Single set of primers was used to amplify a target sequence using three different protocols for Acinetobacter sp. and Bacillus sp. samples. Amplification was verified in all three protocols and the intensity of the bands was enough for further molecular approaches.
5. Discussion
The focus of genomic DNA extraction methods has been on rapid function of molecular techniques, avoiding extensive purification steps (13,14 ). The described methods including PCR can successfully act from both ends to detection the novel pathogenic bacteria and their phylo genetic taxa. Acinetobacter sp. and Bacillus sp. were amplified using a single set of primers, forward and reverse, with a reaction mixture combination, and gel electrophoresis was run afterwards. Figure 3 represented three different novel amplification protocols for identification of two waterborne pathogenic bacteria, Acinetobacter sp. (first three lanes) and Bacillus sp. (second three lanes).
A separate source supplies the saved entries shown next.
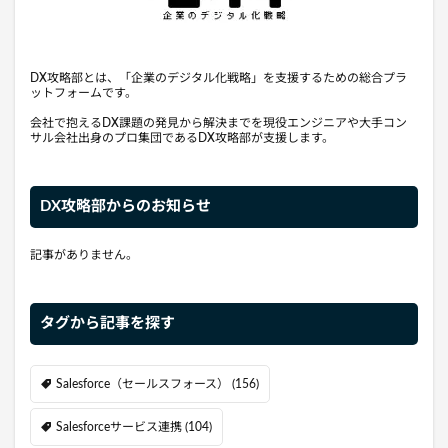
DX攻略部とは、「企業のデジタル化戦略」を支援するための総合プラ
ットフォームです。
会社で抱えるDX課題の発見から解決までを現役エンジニアや大手コン
サル会社出身のプロ集団であるDX攻略部が支援します。
DX攻略部からのお知らせ
記事がありません。
タグから記事を探す
Salesforce（セールスフォース）
(156)
Salesforceサービス連携
(104)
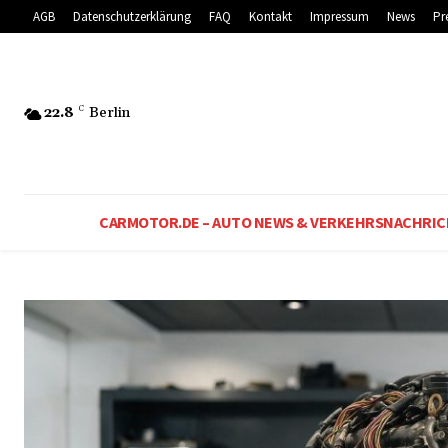
AGB
Datenschutzerklärung
FAQ
Kontakt
Impressum
News
Pr
22.8
C
Berlin
CARMOTOR.DE – AUTO NEWS & VERKEHRSNACHRI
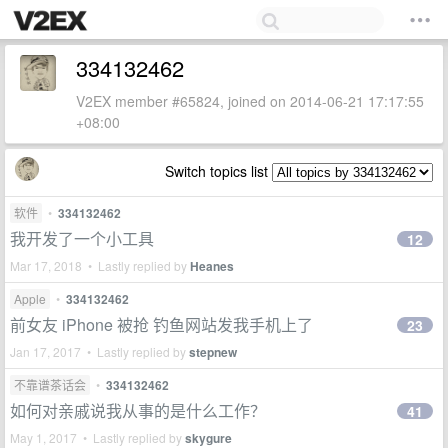
334132462
V2EX member #65824, joined on 2014-06-21 17:17:55
+08:00
Switch topics list
软件
•
334132462
我开发了一个小工具
12
Mar 17, 2018 • Lastly replied by
Heanes
Apple
•
334132462
前女友 iPhone 被抢 钓鱼网站发我手机上了
23
Jan 17, 2017 • Lastly replied by
stepnew
不靠谱茶话会
•
334132462
如何对亲戚说我从事的是什么工作？
41
May 1, 2017 • Lastly replied by
skygure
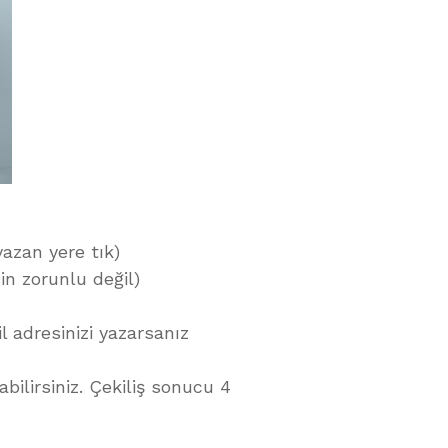
yazan yere tık)
n zorunlu değil)
 adresinizi yazarsanız
ilirsiniz. Çekiliş sonucu 4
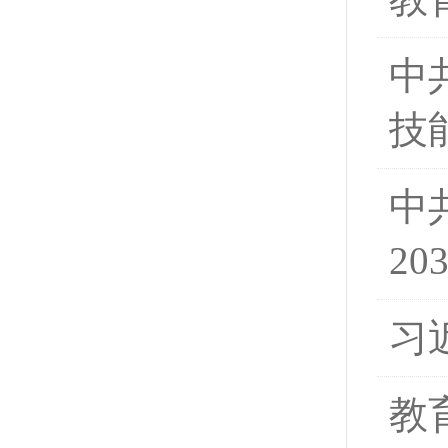
中
技
中
20
习
教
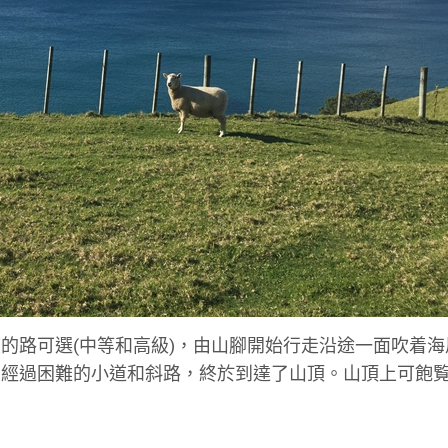
的路可選(中等和高級)，由山腳開始行走沿途一面吹着海
多經過困難的小道和斜路，終於到達了山頂。山頂上可飽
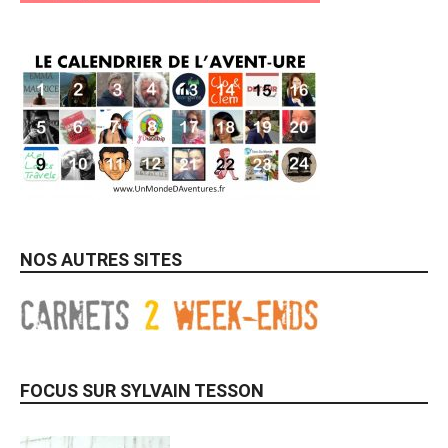
NOS AUTRES SITES
FOCUS SUR SYLVAIN TESSON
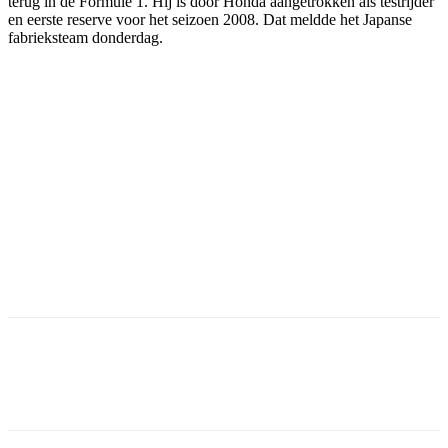
terug in de Formule 1. Hij is door Honda aangetrokken als testrijder
en eerste reserve voor het seizoen 2008. Dat meldde het Japanse
fabrieksteam donderdag.
Facebook
Twitter
Pinterest
WhatsApp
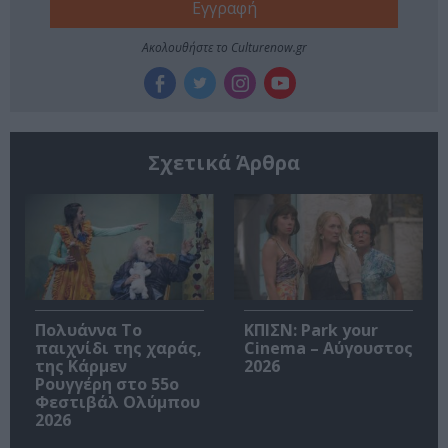
Ακολουθήστε το Culturenow.gr
Σχετικά Άρθρα
Πολυάννα Το
ΚΠΙΣΝ: Park your
παιχνίδι της χαράς,
Cinema – Αύγουστος
της Κάρμεν
2026
Ρουγγέρη στο 55ο
Φεστιβάλ Ολύμπου
2026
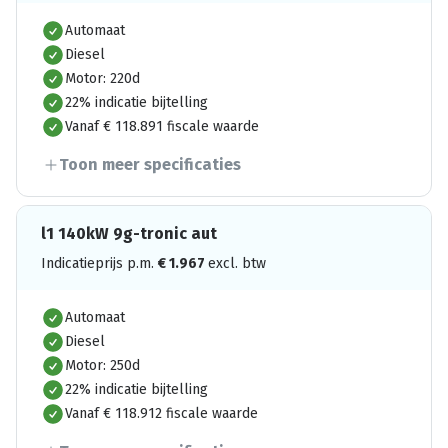
Automaat
Diesel
Motor: 220d
22% indicatie bijtelling
Vanaf € 118.891 fiscale waarde
Toon meer specificaties
l1 140kW 9g-tronic aut
Indicatieprijs p.m.
€
1.967
excl. btw
Automaat
Diesel
Motor: 250d
22% indicatie bijtelling
Vanaf € 118.912 fiscale waarde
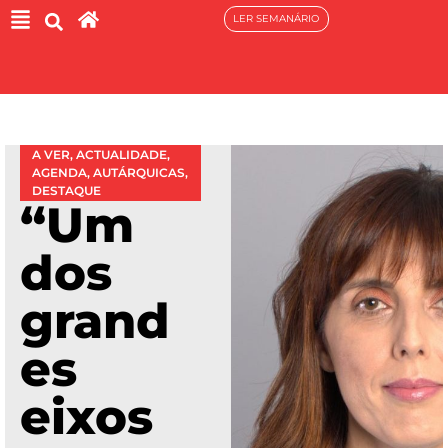
LER SEMANÁRIO
A VER
,
ACTUALIDADE
,
AGENDA
,
AUTÁRQUICAS
,
DESTAQUE
“Um
dos
grand
es
eixos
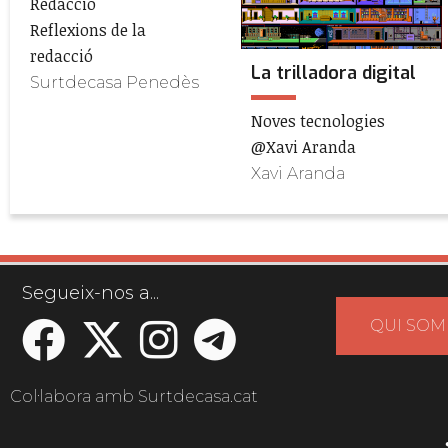
Redacció
Reflexions de la
redacció
La trilladora digital
Surtdecasa Penedès
Noves tecnologies
@Xavi Aranda
Xavi Aranda
Segueix-nos a...
QUI SOM
Col·labora amb Surtdecasa.cat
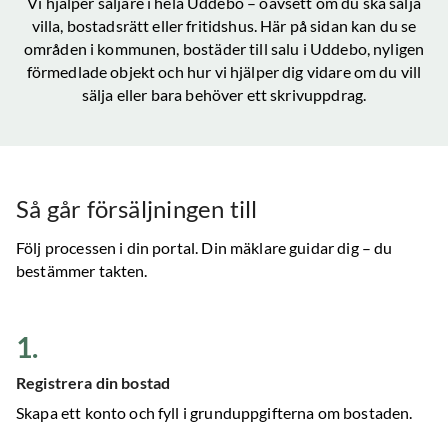
Vi hjälper säljare i hela
Uddebo
– oavsett om du ska sälja
villa, bostadsrätt eller fritidshus. Här på sidan kan du se
områden i kommunen, bostäder till salu
i Uddebo
, nyligen
förmedlade objekt och hur vi hjälper dig vidare om du vill
sälja eller bara behöver ett skrivuppdrag.
Så går försäljningen till
Följ processen i din portal. Din mäklare guidar dig – du
bestämmer takten.
1
.
Registrera din bostad
Skapa ett konto och fyll i grunduppgifterna om bostaden.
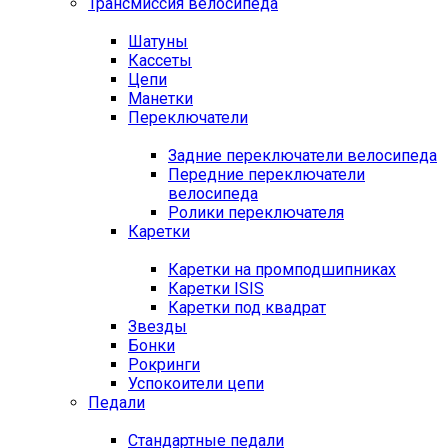
Трансмиссия велосипеда
Шатуны
Кассеты
Цепи
Манетки
Переключатели
Задние переключатели велосипеда
Передние переключатели
велосипеда
Ролики переключателя
Каретки
Каретки на промподшипниках
Каретки ISIS
Каретки под квадрат
Звезды
Бонки
Рокринги
Успокоители цепи
Педали
Стандартные педали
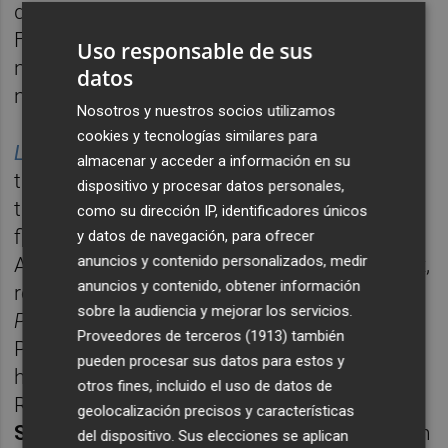
de uno de los presos. Se estrenó en el
Festival de San Sebastián y llegó a salas en
Uso responsable de sus
noviembre; ahora recoge también una
datos
nominación en los Feroz.
Nosotros y nuestros socios utilizamos
cookies y tecnologías similares para
Lucas
, dirigida por
Álex Montoya
, también
almacenar y acceder a información en su
tiene una posibilidad de estatuilla gracias al
dispositivo y procesar datos personales,
trabajo de
Jorge Motos
, protagonista del
como su dirección IP, identificadores únicos
film, que compite en la categoría de Mejor
y datos de navegación, para ofrecer
anuncios y contenido personalizados, medir
Actor Revelación.
Milena Smit
, natural de Elx,
anuncios y contenido, obtener información
recoge frutos de su trabajo en
Madres
sobre la audiencia y mejorar los servicios.
Paralelas
con su papel de Ana en Madres
Proveedores de terceros (1913)
también
Paralelas a órdenes de Pedro Almodóvar. Lo
pueden procesar sus datos para estos y
hace en la categoría de Mejor Actriz de
otros fines, incluido el uso de datos de
Reparto, donde competirá con
Aitana
geolocalización precisos y características
Sánchez-Gijón
por el mismo film. "Que estén
del dispositivo. Sus elecciones se aplican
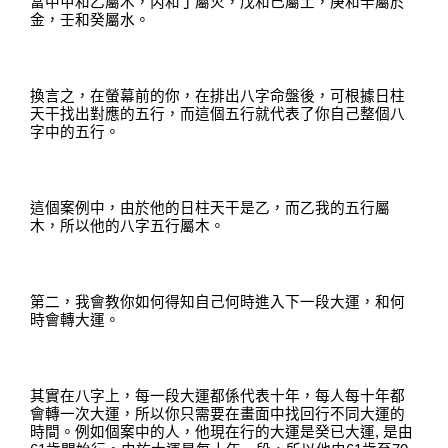
當中甲和乙屬木
，
丙和丁屬火
，
戊和己屬土
，
庚和辛屬於
金
，
壬和癸屬水
。
換言之，在螢幕前的你，在排出八字命盤後
，
可根據日柱
天干找出對應的五行
，而
這個五行就代表了你自己整個八
字中的五行
。
這個案例中，由於他的日柱天干是乙
，
而乙
我的
五行屬
木，所以他的八字五行屬木
。
第二，我會教你如何得知自己何時進入下一段大運，和何
時會轉大運。
其實在八字上，每一段大運都係代表十年
，
每人每十年都
會轉一次大運
，
所以你只需要在畫面中找回行不同大運的
時間
。
例如個案中的人，他現在行的大運是癸已大運
,
是由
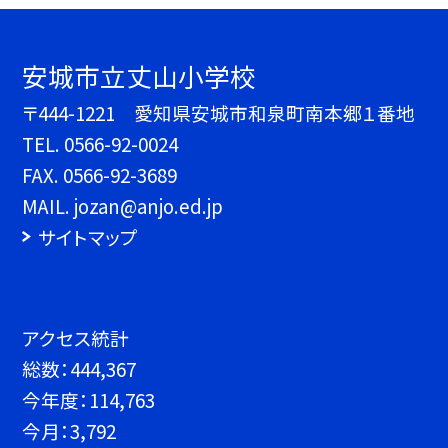
安城市立丈山小学校
〒444-1221 愛知県安城市和泉町南本郷１番地
TEL.
0566-92-0024
FAX. 0566-92-3689
MAIL. jozan@anjo.ed.jp
サイトマップ
アクセス統計
総数：
444,367
今年度：
114,763
今月：
3,792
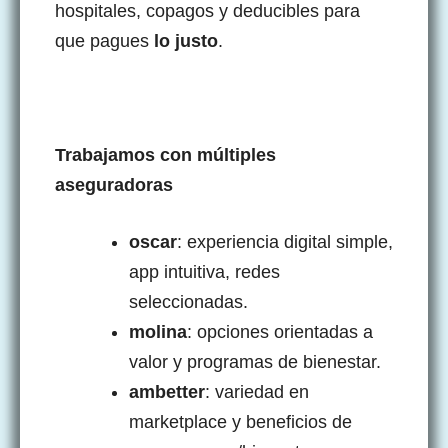
hospitales, copagos y deducibles para
que pagues
lo justo
.
Trabajamos con múltiples
aseguradoras
oscar
: experiencia digital simple,
app intuitiva, redes
seleccionadas.
molina
: opciones orientadas a
valor y programas de bienestar.
ambetter
: variedad en
marketplace y beneficios de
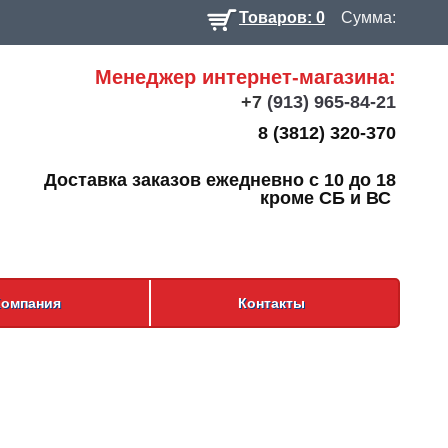
Товаров: 0
Сумма:
Менеджер интернет-магазина:
+7
(913) 965-84-21
8 (3812) 320-370
Доставка заказов ежедневно с 10 до 18
кроме СБ и ВС
Компания
Контакты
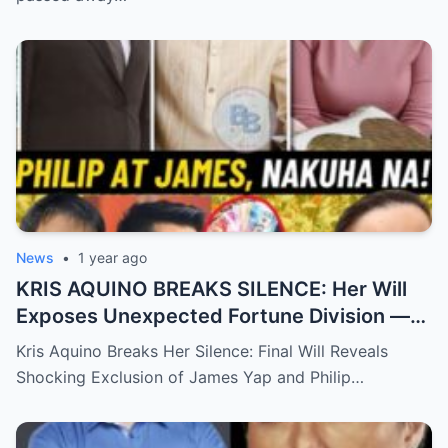
News
•
1 year ago
KRIS AQUINO BREAKS SILENCE: Her Will
Exposes Unexpected Fortune Division —
What She Left for Ex-Lovers James Yap
Kris Aquino Breaks Her Silence: Final Will Reveals
and Philip Salvador Leaves the Public
Shocking Exclusion of James Yap and Philip…
Completely Speechless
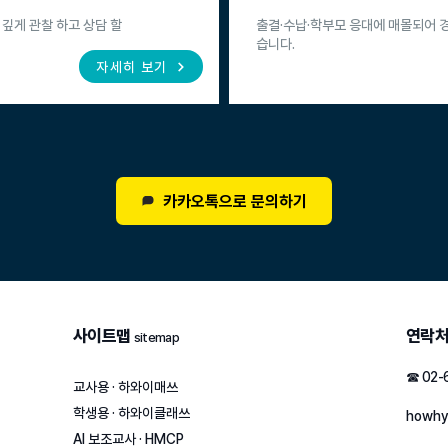
 깊게 관찰 하고 상담 할
출결·수납·학부모 응대에 매몰되어 
습니다.
자세히 보기
카카오톡으로 문의하기
사이트맵
연락
sitemap
☎ 02-
교사용 · 하와이매쓰
학생용 · 하와이클래쓰
howhy
AI 보조교사 · HMCP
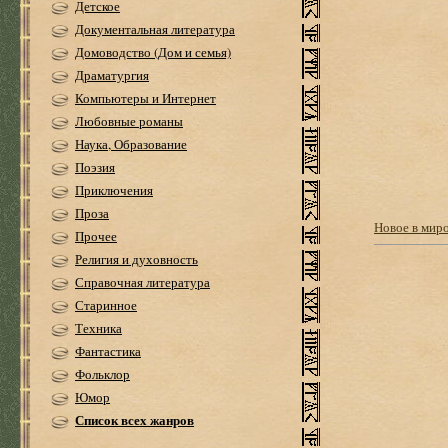
Детское
Документальная литература
Домоводство (Дом и семья)
Драматургия
Компьютеры и Интернет
Любовные романы
Наука, Образование
Поэзия
Приключения
Проза
Новое в мир
Прочее
Религия и духовность
Справочная литература
Старинное
Техника
Фантастика
Фольклор
Юмор
Список всех жанров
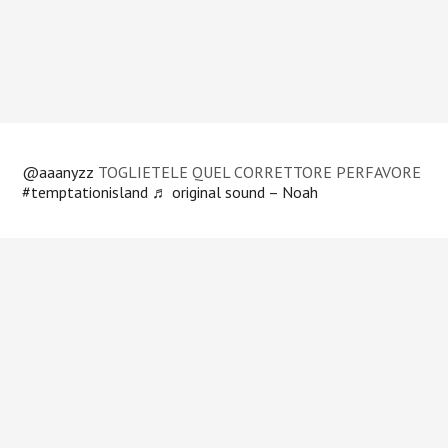
@aaanyzz
TOGLIETELE QUEL CORRETTORE PERFAVORE
#temptationisland
♬ original sound – Noah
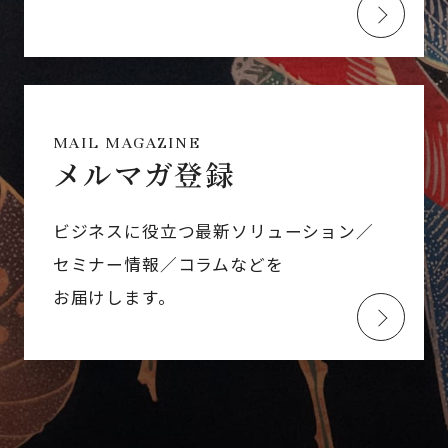
MAIL MAGAZINE
メルマガ登録
ビジネスに役立つ最新ソリューション／
セミナー情報／コラムなどを
お届けします。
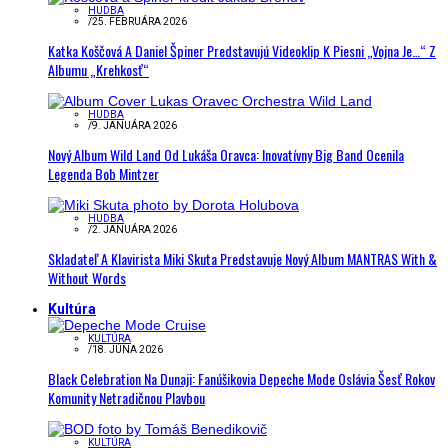
HUDBA
/
25. FEBRUÁRA 2026
Katka Koščová A Daniel Špiner Predstavujú Videoklip K Piesni „Vojna Je…“ Z
Albumu „Krehkosť“
HUDBA
/
9. JANUÁRA 2026
Nový Album Wild Land Od Lukáša Oravca: Inovatívny Big Band Ocenila
Legenda Bob Mintzer
HUDBA
/
2. JANUÁRA 2026
Skladateľ A Klavirista Miki Skuta Predstavuje Nový Album MANTRAS With &
Without Words
Kultúra
KULTÚRA
/
18. JÚNA 2026
Black Celebration Na Dunaji: Fanúšikovia Depeche Mode Oslávia Šesť Rokov
Komunity Netradičnou Plavbou
KULTÚRA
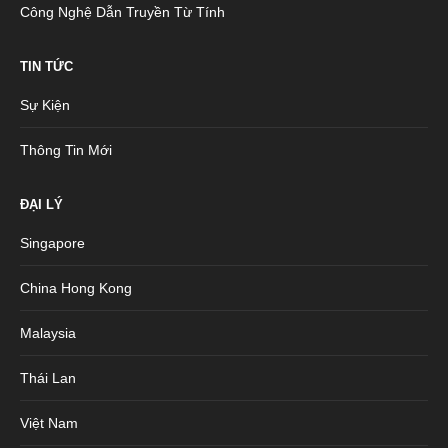
Công Nghệ Dẫn Truyền Từ Tính
TIN TỨC
Sự Kiện
Thông Tin Mới
ĐẠI LÝ
Singapore
China Hong Kong
Malaysia
Thái Lan
Việt Nam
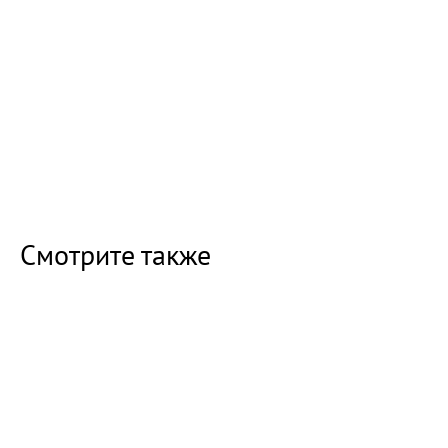
Смотрите также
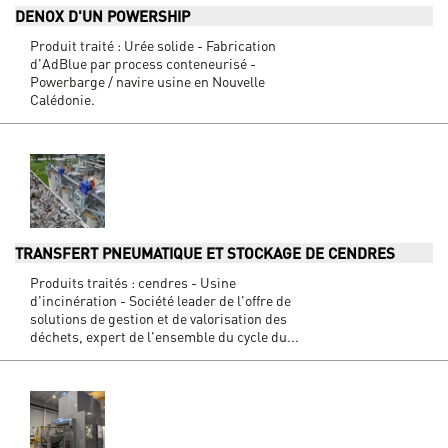
DENOX D'UN POWERSHIP
Produit traité : Urée solide - Fabrication
d'AdBlue par process conteneurisé -
Powerbarge / navire usine en Nouvelle
Calédonie.
TRANSFERT PNEUMATIQUE ET STOCKAGE DE CENDRES
Produits traités : cendres - Usine
d'incinération - Société leader de l'offre de
solutions de gestion et de valorisation des
déchets, expert de l'ensemble du cycle du...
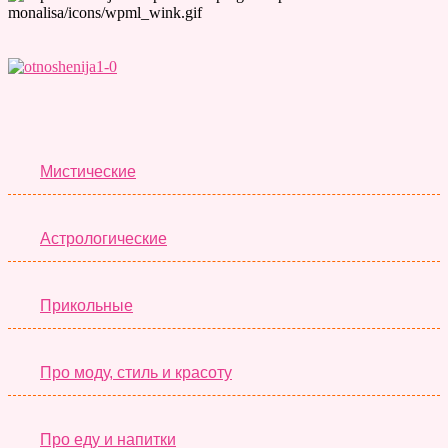
Лучшие Тесты
Мистические
Астрологические
Прикольные
Про моду, стиль и красоту
Про еду и напитки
After that, the genus level was identified by 16s rRNA sequencing and Acinetobacter sp. (GU 566361) and Bacillus sp. (GU 566359) were identified as the nearest taxa using the BLAST analysis.
Novel protocols have always had an authentic role in medical molecular biology and diagnoses of novel pathogenic bacteria. The present study on Acinetobacter sp. and Bacillus sp.is a proof that we can achieve high yields of genomic DNA and conduct a diagnostic study of novel pathogenic bacteria as well as their identification and amplification at the genus level.